The Philippine Everest Team will sail to China aboard a balangay

After finishing off Mount Everest, Filipina adventurer Carina Dayondon is going to set sail to China aboard a wooden replica of an ancient balangay.

Noel Celis/AFP

Dayondon hopes this will boost national pride in a forgotten maritime prowess, reports Philstar.

She plans to set sail from Manila to southern China early next year, recreating trade and migration voyages made before the Spaniards colonized the Philippines in the 1500s.

Noel Celis/AFP

People tell me I am crazy. They ask: ‘Wow, why climb Mount Everest? Why go to China on this tiny thing,'” Dayondon told Agence France-Presse in Manila Bay while aboard one of the two boats that will make the expected six-day sailing journey.

Noel Celis/AFP

“I’m excited because our team will be more inspired realizing how good our forefathers were. We have to let people know we should be proud of being Filipino,” the 39-year-old added.

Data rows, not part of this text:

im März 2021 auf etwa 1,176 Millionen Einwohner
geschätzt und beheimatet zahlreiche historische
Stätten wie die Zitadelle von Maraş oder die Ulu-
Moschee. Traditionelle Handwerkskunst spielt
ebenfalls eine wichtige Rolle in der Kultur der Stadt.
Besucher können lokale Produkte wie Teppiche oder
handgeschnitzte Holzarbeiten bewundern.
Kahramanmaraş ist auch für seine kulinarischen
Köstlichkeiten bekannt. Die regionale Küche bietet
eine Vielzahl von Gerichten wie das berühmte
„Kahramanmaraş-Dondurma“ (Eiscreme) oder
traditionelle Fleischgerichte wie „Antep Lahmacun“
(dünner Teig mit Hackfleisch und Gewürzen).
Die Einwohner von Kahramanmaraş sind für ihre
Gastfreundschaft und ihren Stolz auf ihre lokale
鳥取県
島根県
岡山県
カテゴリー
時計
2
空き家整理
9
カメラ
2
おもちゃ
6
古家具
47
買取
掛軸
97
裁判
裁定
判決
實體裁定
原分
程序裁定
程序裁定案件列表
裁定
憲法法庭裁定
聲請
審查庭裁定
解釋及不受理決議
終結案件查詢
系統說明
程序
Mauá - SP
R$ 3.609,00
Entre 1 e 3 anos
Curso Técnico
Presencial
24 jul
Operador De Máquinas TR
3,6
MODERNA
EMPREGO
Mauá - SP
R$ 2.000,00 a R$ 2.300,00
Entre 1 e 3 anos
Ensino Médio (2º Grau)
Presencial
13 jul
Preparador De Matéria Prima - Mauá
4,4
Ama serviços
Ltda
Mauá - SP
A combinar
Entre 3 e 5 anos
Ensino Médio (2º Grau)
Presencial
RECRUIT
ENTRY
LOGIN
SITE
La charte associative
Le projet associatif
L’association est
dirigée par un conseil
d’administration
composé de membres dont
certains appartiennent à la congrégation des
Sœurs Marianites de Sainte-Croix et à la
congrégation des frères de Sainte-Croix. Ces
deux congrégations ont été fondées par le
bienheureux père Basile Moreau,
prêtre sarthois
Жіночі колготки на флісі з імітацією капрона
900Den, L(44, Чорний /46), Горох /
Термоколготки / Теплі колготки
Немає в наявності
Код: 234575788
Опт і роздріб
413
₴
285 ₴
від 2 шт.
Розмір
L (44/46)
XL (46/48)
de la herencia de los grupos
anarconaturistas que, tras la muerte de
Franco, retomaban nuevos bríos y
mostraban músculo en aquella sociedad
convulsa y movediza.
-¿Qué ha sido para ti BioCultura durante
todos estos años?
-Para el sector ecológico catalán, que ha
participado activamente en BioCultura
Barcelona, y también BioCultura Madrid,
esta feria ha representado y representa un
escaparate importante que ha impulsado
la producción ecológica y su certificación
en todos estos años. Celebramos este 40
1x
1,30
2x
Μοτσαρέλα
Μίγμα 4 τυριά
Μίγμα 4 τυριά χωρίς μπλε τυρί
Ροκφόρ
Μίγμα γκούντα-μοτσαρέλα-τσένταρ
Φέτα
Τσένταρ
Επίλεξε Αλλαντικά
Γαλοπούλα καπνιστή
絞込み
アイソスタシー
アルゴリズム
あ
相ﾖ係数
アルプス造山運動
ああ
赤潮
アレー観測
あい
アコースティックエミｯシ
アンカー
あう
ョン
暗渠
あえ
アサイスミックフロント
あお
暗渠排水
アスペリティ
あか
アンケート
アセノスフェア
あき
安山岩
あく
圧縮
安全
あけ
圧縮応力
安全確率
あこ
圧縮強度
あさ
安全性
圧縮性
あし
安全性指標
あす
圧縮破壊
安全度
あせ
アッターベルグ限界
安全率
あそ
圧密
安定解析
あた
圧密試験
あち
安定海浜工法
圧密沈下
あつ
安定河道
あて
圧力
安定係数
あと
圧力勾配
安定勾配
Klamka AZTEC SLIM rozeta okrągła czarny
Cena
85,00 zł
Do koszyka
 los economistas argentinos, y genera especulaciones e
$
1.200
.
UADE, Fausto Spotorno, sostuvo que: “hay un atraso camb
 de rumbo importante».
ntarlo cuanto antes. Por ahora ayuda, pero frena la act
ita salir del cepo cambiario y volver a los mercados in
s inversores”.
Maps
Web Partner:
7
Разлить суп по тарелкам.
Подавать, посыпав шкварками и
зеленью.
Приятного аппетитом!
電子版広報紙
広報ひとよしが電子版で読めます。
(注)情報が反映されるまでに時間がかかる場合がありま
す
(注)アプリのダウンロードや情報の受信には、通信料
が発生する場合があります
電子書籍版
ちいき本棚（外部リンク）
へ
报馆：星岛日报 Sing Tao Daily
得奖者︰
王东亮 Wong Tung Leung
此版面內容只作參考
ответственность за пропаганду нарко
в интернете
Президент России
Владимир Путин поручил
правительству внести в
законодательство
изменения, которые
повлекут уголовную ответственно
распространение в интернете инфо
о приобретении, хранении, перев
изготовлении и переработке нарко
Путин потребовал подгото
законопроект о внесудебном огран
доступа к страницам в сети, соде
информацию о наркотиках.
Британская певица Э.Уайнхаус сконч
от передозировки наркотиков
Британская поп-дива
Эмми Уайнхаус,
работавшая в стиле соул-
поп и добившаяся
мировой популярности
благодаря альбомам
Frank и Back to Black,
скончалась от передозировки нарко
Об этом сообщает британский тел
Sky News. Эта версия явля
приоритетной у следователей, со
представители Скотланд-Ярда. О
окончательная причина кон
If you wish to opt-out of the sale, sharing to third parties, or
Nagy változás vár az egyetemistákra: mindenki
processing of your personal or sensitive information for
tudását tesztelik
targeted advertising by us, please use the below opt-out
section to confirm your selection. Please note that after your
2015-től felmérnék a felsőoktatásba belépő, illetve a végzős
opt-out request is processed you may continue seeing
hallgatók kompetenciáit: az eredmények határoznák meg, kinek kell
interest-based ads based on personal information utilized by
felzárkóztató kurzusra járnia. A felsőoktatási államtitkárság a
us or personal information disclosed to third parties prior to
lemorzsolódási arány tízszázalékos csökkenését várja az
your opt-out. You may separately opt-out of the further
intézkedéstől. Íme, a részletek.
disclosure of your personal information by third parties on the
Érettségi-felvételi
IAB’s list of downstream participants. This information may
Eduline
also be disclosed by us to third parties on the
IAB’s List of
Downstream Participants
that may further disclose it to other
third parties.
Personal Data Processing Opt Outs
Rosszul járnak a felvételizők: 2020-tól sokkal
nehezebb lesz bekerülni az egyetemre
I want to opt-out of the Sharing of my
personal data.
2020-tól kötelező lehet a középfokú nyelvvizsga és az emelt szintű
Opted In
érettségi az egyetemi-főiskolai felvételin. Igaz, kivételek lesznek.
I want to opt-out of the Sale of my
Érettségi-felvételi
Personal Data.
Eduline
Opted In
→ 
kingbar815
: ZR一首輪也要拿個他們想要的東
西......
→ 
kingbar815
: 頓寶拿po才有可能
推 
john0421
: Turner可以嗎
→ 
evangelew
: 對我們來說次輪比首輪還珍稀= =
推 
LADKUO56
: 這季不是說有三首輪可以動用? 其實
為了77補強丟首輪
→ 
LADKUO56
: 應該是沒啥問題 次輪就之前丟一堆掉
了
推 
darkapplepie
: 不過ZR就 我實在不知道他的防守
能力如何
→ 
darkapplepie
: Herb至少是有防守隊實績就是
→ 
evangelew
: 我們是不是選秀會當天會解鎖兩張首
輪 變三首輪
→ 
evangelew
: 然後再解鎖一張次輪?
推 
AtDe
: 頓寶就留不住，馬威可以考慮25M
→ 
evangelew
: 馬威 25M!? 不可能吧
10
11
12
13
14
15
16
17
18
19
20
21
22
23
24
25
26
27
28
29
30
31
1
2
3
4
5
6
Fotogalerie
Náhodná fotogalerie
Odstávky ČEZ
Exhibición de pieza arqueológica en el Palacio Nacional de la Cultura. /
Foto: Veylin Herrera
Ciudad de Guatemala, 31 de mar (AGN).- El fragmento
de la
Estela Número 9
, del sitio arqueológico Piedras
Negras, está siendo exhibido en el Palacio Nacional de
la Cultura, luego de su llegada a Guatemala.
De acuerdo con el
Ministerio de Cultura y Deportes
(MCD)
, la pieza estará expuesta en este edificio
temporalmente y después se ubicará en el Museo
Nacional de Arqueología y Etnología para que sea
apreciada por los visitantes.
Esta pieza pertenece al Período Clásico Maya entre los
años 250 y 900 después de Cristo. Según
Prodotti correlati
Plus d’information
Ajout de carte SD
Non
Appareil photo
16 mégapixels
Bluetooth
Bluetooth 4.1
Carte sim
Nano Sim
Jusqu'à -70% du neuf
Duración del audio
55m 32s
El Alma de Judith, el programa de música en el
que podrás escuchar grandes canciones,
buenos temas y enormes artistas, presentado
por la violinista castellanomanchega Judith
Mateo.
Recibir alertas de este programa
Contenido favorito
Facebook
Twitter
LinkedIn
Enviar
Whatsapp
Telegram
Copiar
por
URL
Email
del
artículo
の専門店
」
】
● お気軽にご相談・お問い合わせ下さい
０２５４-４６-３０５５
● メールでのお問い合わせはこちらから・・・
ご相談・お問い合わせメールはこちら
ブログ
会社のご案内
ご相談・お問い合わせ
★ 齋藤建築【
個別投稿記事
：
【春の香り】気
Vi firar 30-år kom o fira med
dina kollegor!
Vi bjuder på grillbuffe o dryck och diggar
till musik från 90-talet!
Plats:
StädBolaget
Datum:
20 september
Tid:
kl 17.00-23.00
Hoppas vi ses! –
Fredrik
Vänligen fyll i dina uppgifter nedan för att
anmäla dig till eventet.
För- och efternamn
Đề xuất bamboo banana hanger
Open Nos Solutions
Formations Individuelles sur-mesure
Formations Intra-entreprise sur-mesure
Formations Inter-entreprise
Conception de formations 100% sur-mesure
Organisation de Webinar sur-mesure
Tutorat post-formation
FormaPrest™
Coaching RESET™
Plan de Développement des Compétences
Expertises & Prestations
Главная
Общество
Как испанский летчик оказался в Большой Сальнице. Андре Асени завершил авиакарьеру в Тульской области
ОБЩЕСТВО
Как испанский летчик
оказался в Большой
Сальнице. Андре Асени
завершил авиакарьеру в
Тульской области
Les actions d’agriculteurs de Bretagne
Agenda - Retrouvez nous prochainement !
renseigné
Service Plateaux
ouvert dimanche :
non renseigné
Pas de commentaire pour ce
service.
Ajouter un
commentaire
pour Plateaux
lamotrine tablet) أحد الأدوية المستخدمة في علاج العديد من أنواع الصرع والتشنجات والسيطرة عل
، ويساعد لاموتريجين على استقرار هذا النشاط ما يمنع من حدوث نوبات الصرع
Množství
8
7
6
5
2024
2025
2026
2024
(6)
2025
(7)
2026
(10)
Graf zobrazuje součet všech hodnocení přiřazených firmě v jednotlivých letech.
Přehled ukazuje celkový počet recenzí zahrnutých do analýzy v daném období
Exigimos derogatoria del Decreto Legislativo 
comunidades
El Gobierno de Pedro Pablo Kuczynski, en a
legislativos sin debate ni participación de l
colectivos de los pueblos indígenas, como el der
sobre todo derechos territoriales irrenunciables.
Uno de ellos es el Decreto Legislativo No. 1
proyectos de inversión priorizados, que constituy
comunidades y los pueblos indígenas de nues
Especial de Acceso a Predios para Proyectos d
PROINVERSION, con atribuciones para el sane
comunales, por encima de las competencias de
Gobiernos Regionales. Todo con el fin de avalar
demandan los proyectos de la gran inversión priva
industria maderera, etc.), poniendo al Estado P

The vessels are a copy of a “balangay,” which goes back as far as 320 AD.

The Coast Guard Officer created history back in 2007 when she along with two other countrywomen became the first Filipinas to climb the world’s highest mountain.

Arturo Valdez led their Everest support team and he’s heading the sailing mission as well in hopes of inspiring Filipinos.

“Like Mount Everest, I want this to be symbolic of what our people can accomplish, of what can be possible out of the so-called impossible,” the 69-year-old said.

“Filipinos love us when we climb Mount Everest, love us with our exploits but they are not willing to pay for that. And that makes us a poorer nation,” he said.

The team members plan to raise money for their exploit by opening the vessels to the pvblic for educational tours as well as wedding shoots in Manila Bay.

“Blazing a trail and going beyond what is normal, that is the spirit of a nation. That is how you build a nation, out of a dream.”